WORK INSTRUCTION: Bring together copies of the lines in the data below that contain the word "hand".

AVAILABLE RECORDS:
________________________

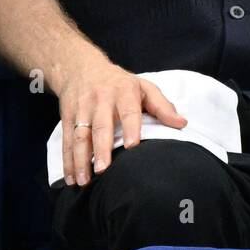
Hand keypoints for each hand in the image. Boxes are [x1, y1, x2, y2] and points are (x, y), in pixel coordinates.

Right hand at [57, 54, 186, 186]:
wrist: (81, 67)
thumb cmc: (119, 83)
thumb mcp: (143, 87)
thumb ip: (162, 106)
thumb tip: (182, 123)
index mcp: (123, 91)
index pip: (128, 111)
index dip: (130, 127)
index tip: (133, 147)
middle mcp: (101, 98)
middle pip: (100, 125)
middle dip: (101, 149)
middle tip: (103, 170)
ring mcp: (82, 107)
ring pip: (80, 135)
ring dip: (80, 159)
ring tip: (83, 182)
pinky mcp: (67, 116)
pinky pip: (67, 140)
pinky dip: (67, 161)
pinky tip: (71, 179)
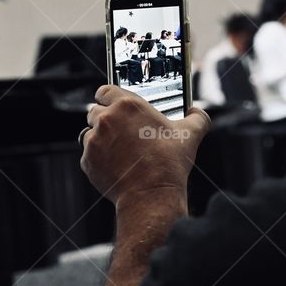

________________________

TASK SOLUTION:
Hand keypoints for each hand in the image. Boxes are [x1, y1, x2, y2] and points are (x, y), in pixel coordinates.
Right hand at [57, 54, 186, 186]:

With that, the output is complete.